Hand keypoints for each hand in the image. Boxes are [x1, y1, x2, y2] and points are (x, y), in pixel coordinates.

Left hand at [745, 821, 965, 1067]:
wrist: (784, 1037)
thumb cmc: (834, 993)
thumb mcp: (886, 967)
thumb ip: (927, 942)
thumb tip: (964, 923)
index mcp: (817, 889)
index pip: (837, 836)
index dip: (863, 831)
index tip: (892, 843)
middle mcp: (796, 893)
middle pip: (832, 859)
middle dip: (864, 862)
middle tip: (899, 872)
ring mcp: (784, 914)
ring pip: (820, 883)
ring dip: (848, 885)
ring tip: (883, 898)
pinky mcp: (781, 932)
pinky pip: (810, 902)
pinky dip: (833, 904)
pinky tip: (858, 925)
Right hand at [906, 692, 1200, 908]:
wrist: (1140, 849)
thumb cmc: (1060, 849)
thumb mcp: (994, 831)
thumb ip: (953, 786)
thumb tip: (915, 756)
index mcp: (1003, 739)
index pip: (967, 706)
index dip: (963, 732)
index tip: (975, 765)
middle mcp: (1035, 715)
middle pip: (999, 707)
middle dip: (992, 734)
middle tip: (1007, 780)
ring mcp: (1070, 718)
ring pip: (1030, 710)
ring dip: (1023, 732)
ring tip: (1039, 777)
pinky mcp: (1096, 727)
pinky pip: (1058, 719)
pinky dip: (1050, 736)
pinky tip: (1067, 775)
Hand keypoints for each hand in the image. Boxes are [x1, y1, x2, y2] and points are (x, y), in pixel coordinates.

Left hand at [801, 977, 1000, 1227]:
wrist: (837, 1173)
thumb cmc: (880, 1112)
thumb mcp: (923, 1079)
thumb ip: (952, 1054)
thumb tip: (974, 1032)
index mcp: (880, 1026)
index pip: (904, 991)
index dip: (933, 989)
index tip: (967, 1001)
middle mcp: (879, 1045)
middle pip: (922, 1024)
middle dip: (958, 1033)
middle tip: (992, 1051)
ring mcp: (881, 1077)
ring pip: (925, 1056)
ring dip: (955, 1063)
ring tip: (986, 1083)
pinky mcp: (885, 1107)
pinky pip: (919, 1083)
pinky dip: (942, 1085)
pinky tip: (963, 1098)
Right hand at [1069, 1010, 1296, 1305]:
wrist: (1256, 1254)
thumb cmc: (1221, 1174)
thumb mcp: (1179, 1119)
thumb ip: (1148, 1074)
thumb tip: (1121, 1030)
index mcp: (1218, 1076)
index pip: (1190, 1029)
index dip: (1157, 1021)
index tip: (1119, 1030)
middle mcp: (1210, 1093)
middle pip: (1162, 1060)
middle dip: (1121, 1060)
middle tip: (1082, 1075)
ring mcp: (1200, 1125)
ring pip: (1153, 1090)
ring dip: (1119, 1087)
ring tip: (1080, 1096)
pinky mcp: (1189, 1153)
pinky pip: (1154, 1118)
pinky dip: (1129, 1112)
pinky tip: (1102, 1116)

^^^^^^^^

> [What you are asked to do]
Your answer must be a copy of every line in the data above that holds the string "hand".

> [Result for this task]
Hand keypoints for each hand in the image. Boxes are [x1, y1, x2, y2] and points are (x, y), in pixel coordinates.
Left hand at [745, 821, 965, 1067]:
Right hand at [906, 692, 1200, 908]:
Hand keypoints for each hand in the image. Boxes are [x1, y1, x2, y2] and points are (x, y), in pixel coordinates.
Left hand at [801, 977, 1000, 1227]:
Right hand at [1069, 1010, 1296, 1305]:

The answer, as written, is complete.